Let me start by answering
Big-Daddy said:
ISpin-orbit coupling is a purely relativistic effect?
No, I was a bit clumsy in my phrasing. In constructing a relativistic theory for the electron, which Dirac did, you end up needing spin to construct an equation that is Lorentz-invarient. But spin is not in itself a relativistic phenomenon, but an instrinsic property of the electron.

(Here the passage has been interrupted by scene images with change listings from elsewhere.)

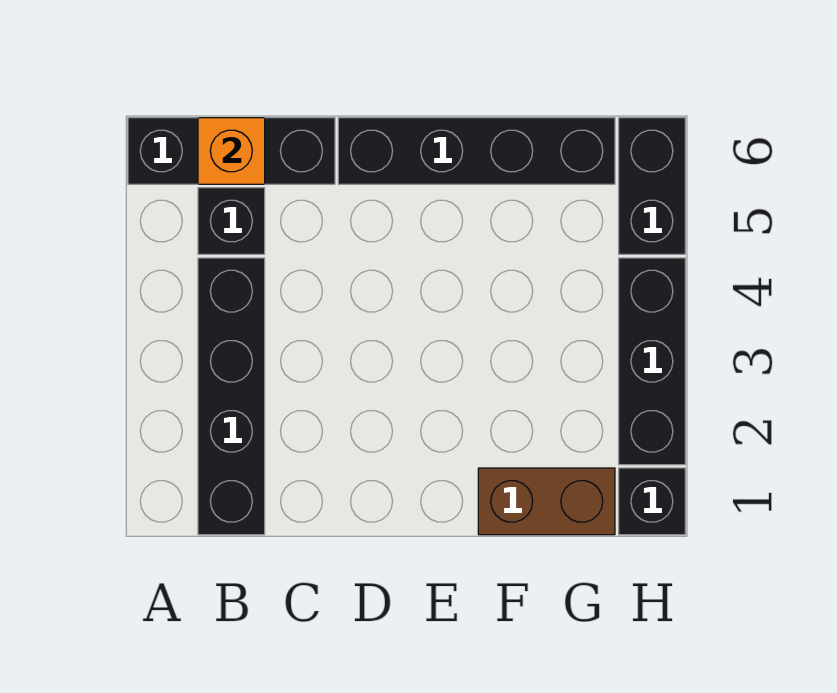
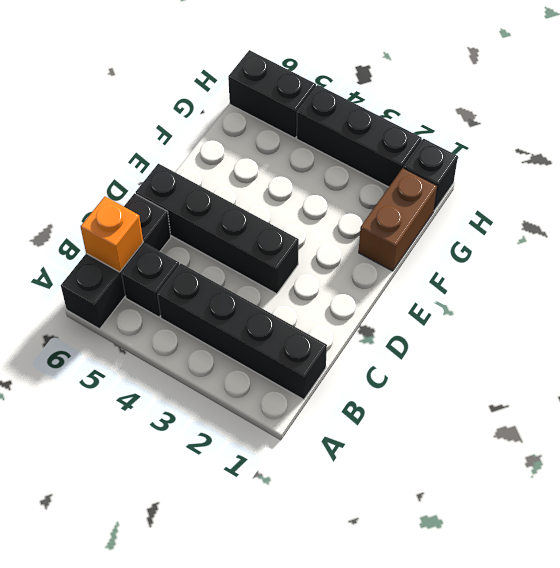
black 1x4 brick [338,118,615,184] -> black 1x4 brick turned to [136,164,299,294]

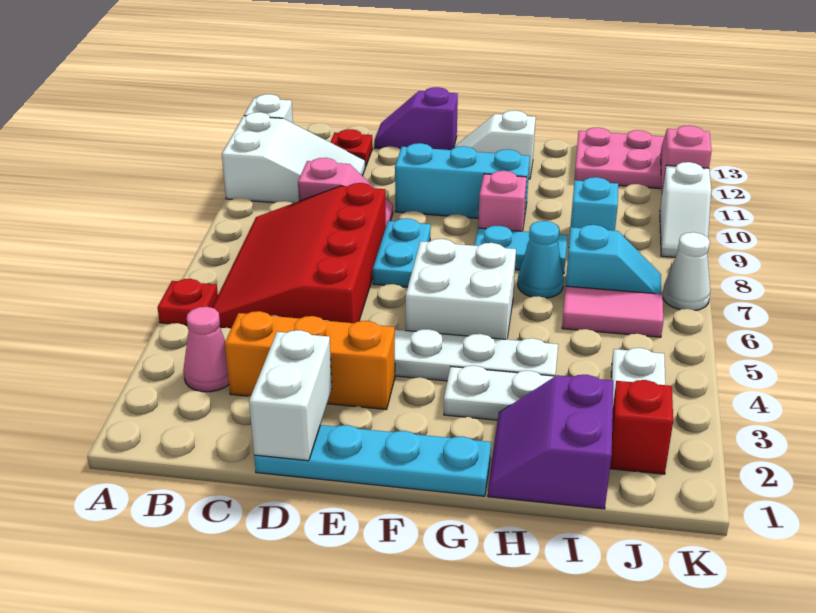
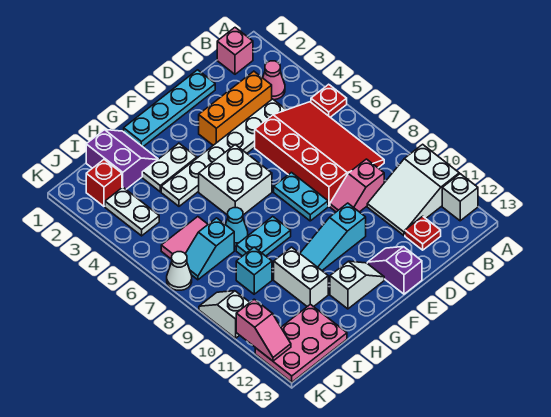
white 1x2 brick [249,330,332,461] -> white 1x2 brick moved to [274,247,328,307]
purple 1x2 slope [375,87,458,150] -> purple 1x2 slope turned to [367,247,422,294]
cyan 1x3 brick [395,143,530,219] -> cyan 1x3 slope [300,203,366,270]
pink 1x1 brick [478,171,527,231] -> pink 1x1 brick moved to [217,28,253,74]

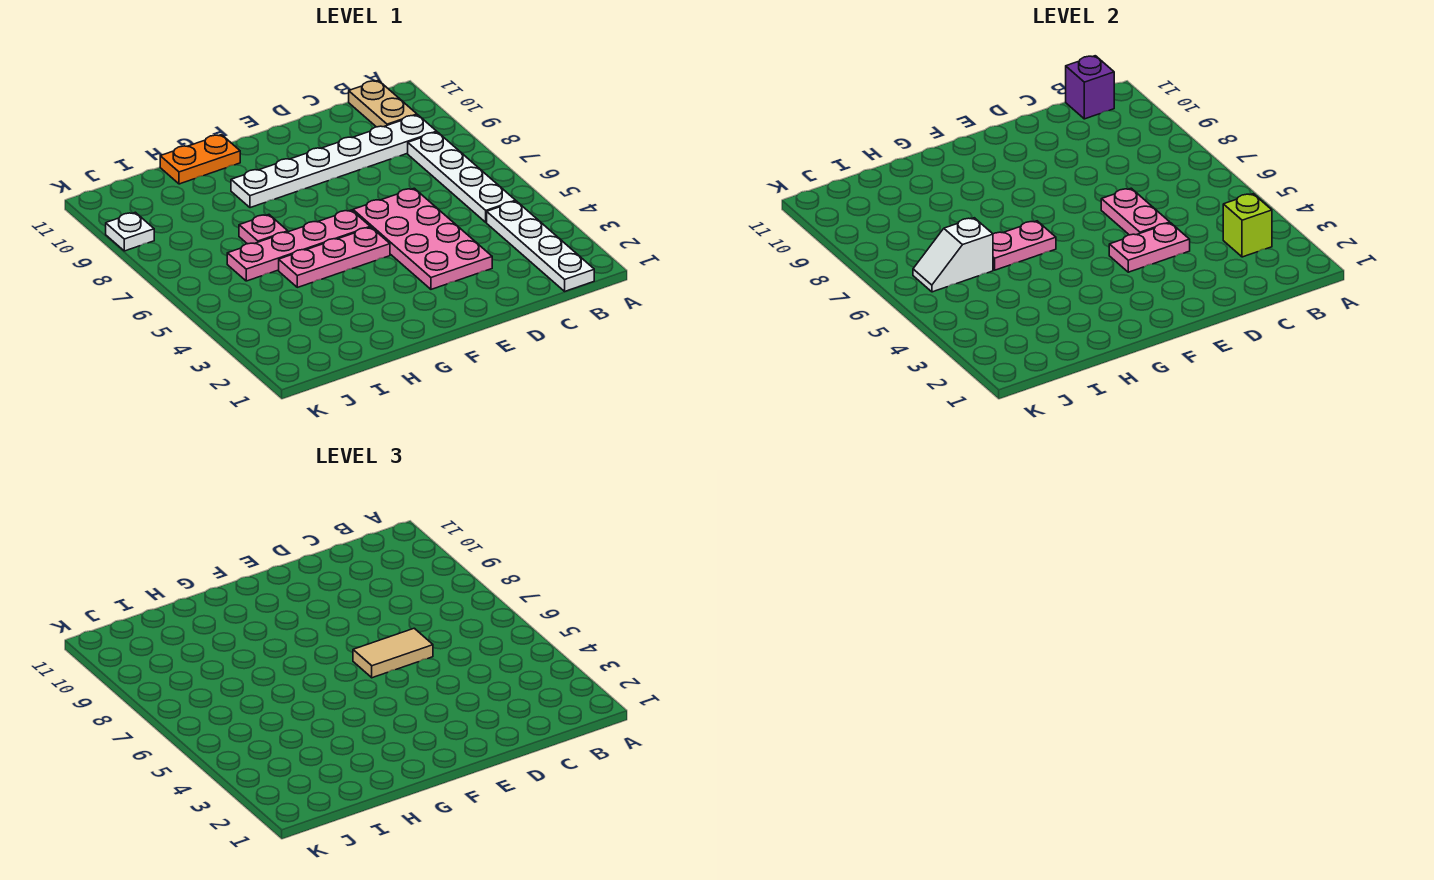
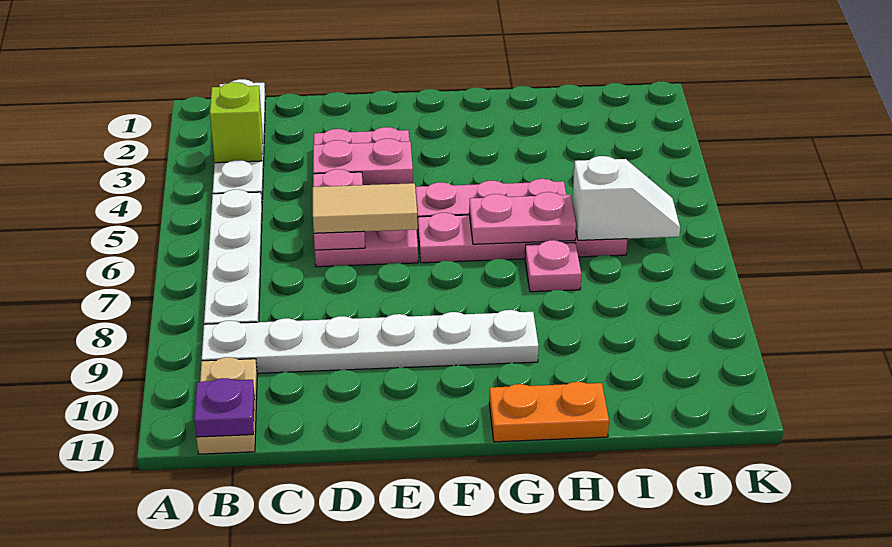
purple 1x1 brick [1066,56,1114,119] -> purple 1x1 plate [194,378,255,437]
white 1x1 plate [106,212,154,251] -> none

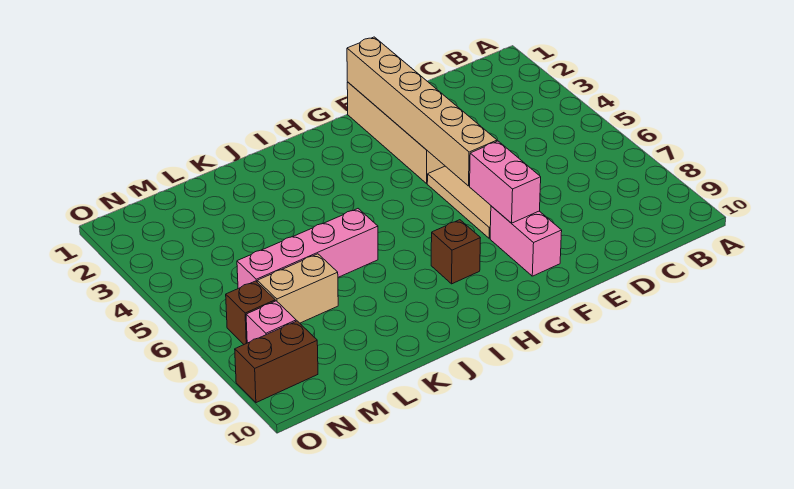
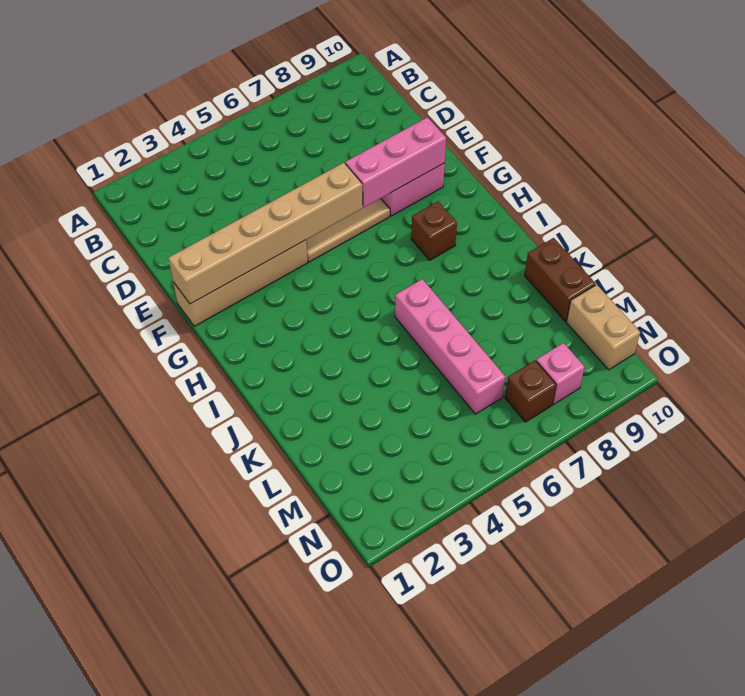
pink 1x2 brick [470,141,541,223] -> pink 1x3 brick [345,117,446,207]
tan 1x2 brick [257,254,338,323] -> tan 1x2 brick moved to [566,285,640,370]
brown 1x2 brick [235,321,318,403] -> brown 1x2 brick moved to [525,238,596,321]

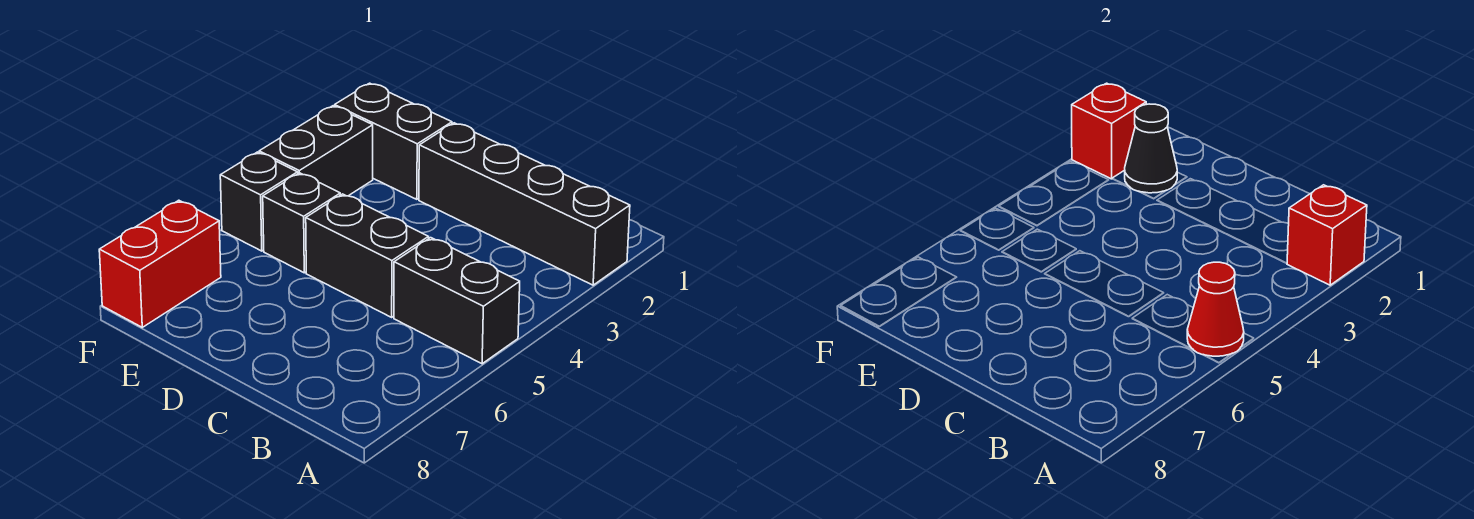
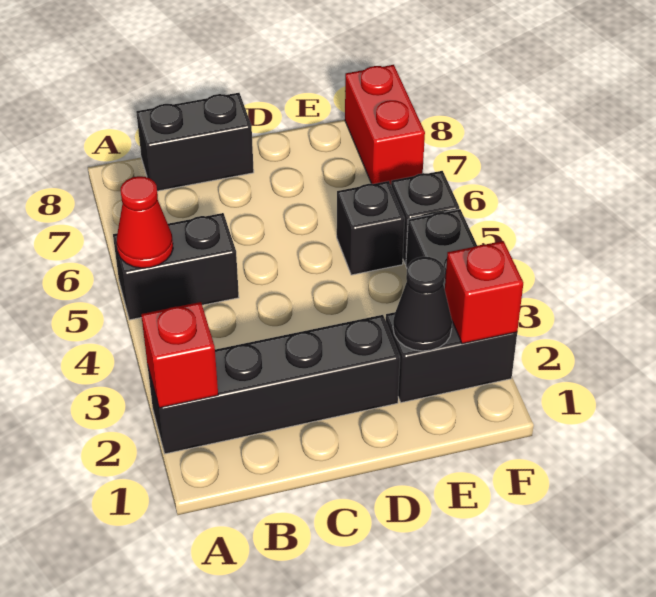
black 1x2 brick [306,194,429,317] -> black 1x2 brick moved to [136,93,254,191]

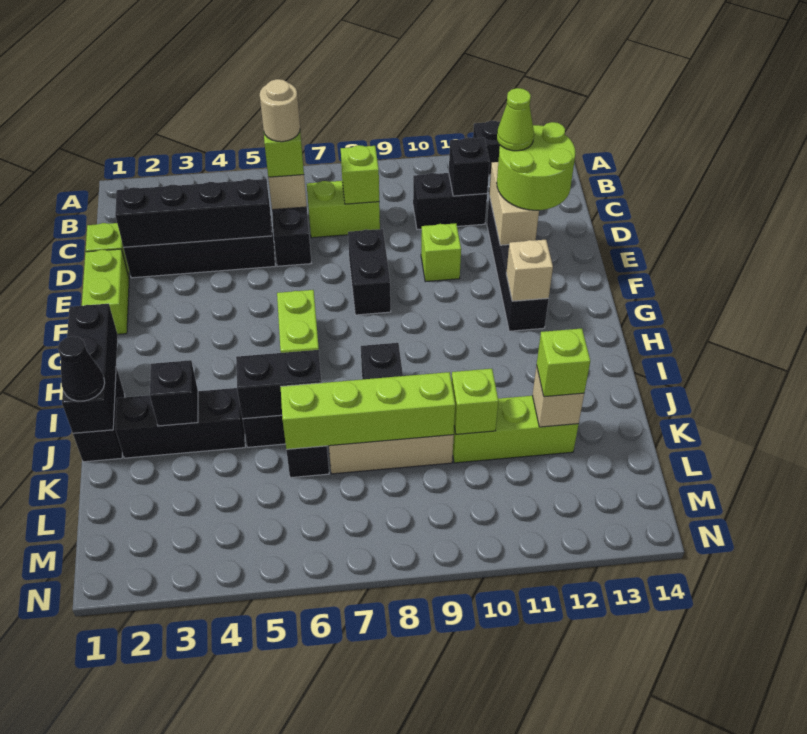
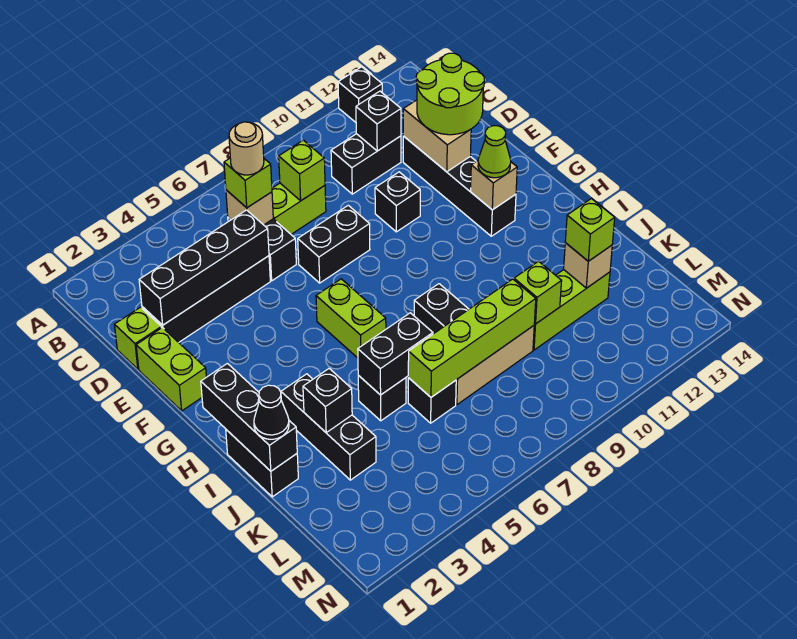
lime 1x1 cone [497,88,534,151] -> lime 1x1 cone moved to [478,126,511,178]
black 1x2 brick [348,229,391,315] -> black 1x2 brick turned to [298,205,370,283]
lime 1x1 brick [421,223,461,282] -> black 1x1 brick [375,172,420,232]
black 1x3 brick [115,388,245,458] -> black 1x3 brick turned to [281,374,376,480]

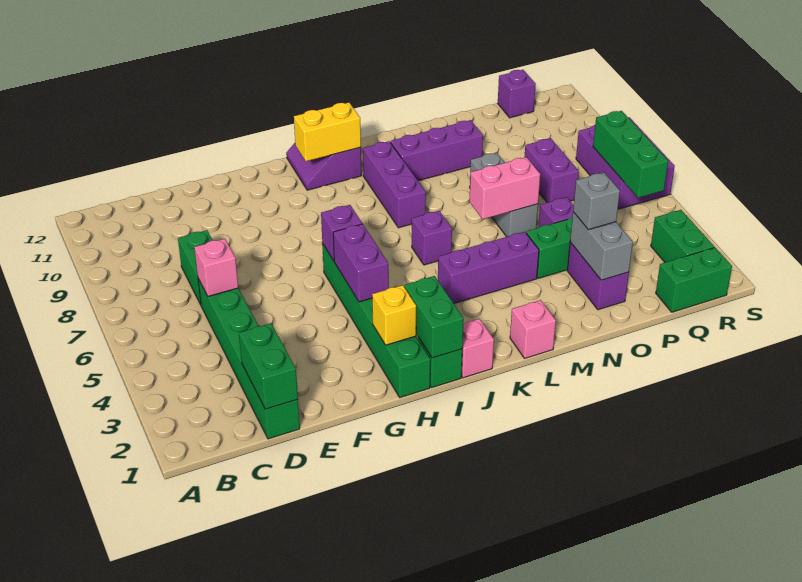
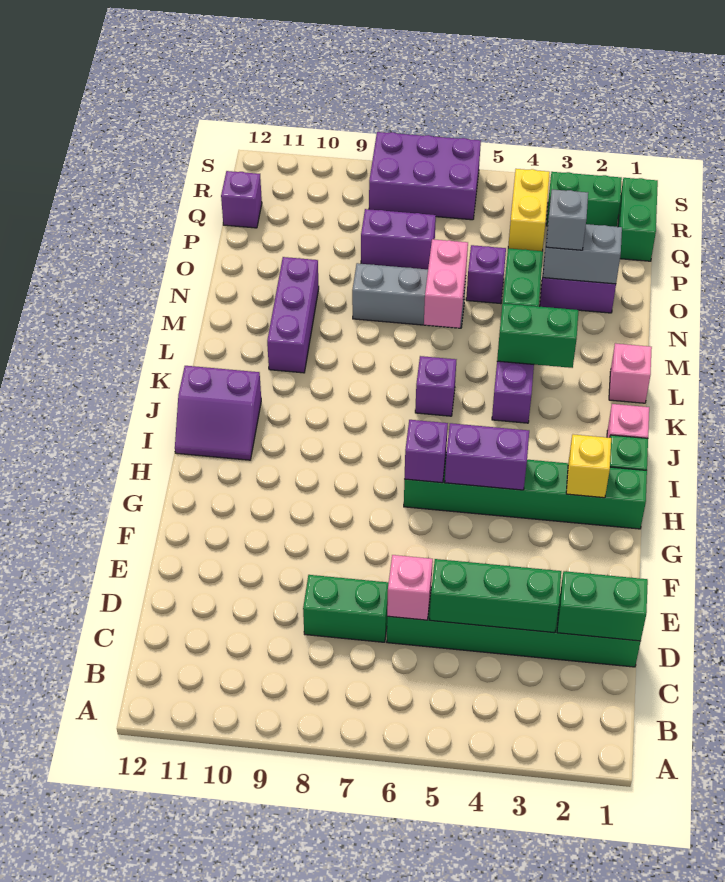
green 1x2 brick [404,276,464,358] -> green 1x2 brick moved to [497,303,578,368]
yellow 1x2 brick [294,102,361,161] -> yellow 1x2 brick moved to [508,169,550,251]
purple 1x3 brick [363,141,426,228] -> none
green 1x3 brick [593,111,668,198] -> green 1x3 brick moved to [430,559,561,633]

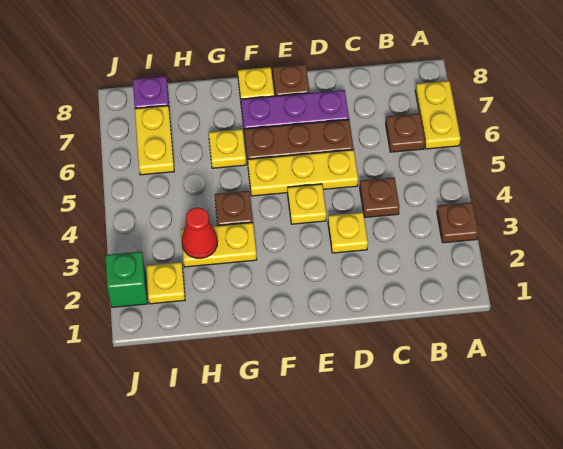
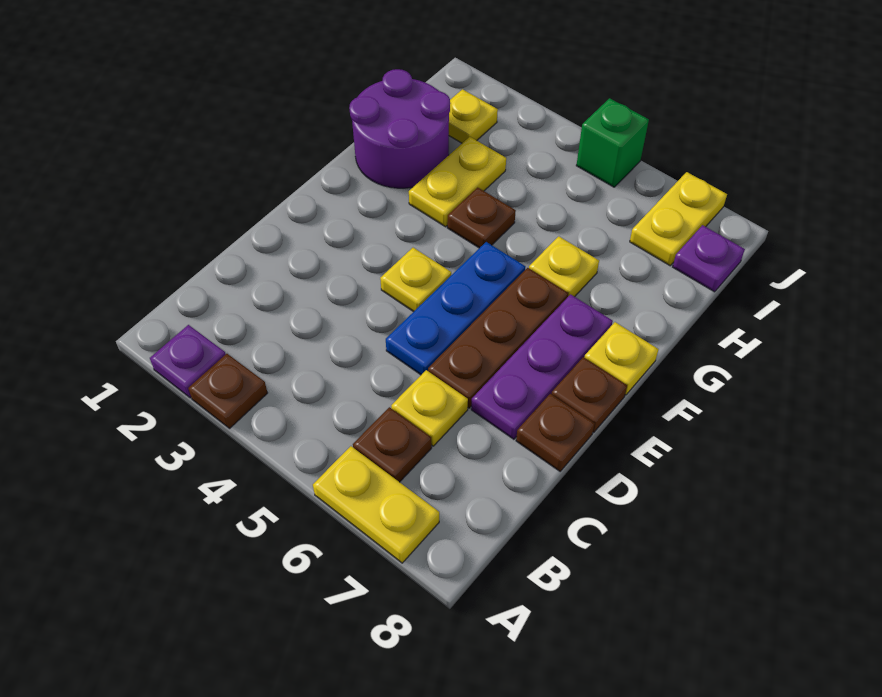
none -> purple 1x1 plate [150,325,226,398]
brown 1x1 plate [360,177,400,218] -> brown 1x1 plate moved to [516,394,595,471]
yellow 1x1 plate [328,212,368,253] -> yellow 1x1 plate moved to [391,370,468,446]
yellow 1x3 plate [248,150,358,196] -> blue 1x3 plate [386,242,525,375]
none -> purple 2x2 round brick [349,69,450,188]
red 1x1 cone [182,207,217,258] -> none
yellow 1x2 plate [135,106,174,175] -> yellow 1x2 plate turned to [630,172,727,266]
green 1x1 brick [105,252,148,307] -> green 1x1 brick moved to [576,98,649,187]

If you start from the Dirac equation for one electron and assume that relativistic effects are small, you can obtain a series expansion in terms of ##v/c## that you can use as corrective terms (or perturbation) in the Hamiltonian for the hydrogen atom. Spin-orbit coupling is one of those terms. Actually, you get (assuming a fixed nucleus)
$$
\hat{H} = m_e c^2 + \frac{\hat{P}^2}{2m_e} + V(R) - \frac{\hat{P}^4}{8 m_e^3 c^2} + \frac{1}{2 m_e^2 c^2} \frac{1}{R} \frac{d V(R)}{dR} \hat{L} \cdot \hat{S} + \frac{\hbar^2}{8 m_e^2 c^2} \Delta V(R) + \ldots
$$
The terms are in order: (1) mass energy of the electron; (2) kinetic energy of the electron; (3) Coulomb potential; (4) relativistic correction to the momentum; (5) spin-orbit coupling; (6) Darwin term (due to the Compton wavelength of the electron).
Note that the interaction between the spin of the electron and the spin of the nucleus is not included here, but can be added as an additional term.
Big-Daddy said:
If you see the Hamiltonian specified on page 3 here:
http://www.phys.ubbcluj.ro/~vchis/cursuri/cspm/course2.pdf
What would I add to that to make it as exact as we know how to make it?
For molecules (and for atoms with more than one electron), things are more complicated. You have additional terms due to spin-spin interactions between electrons.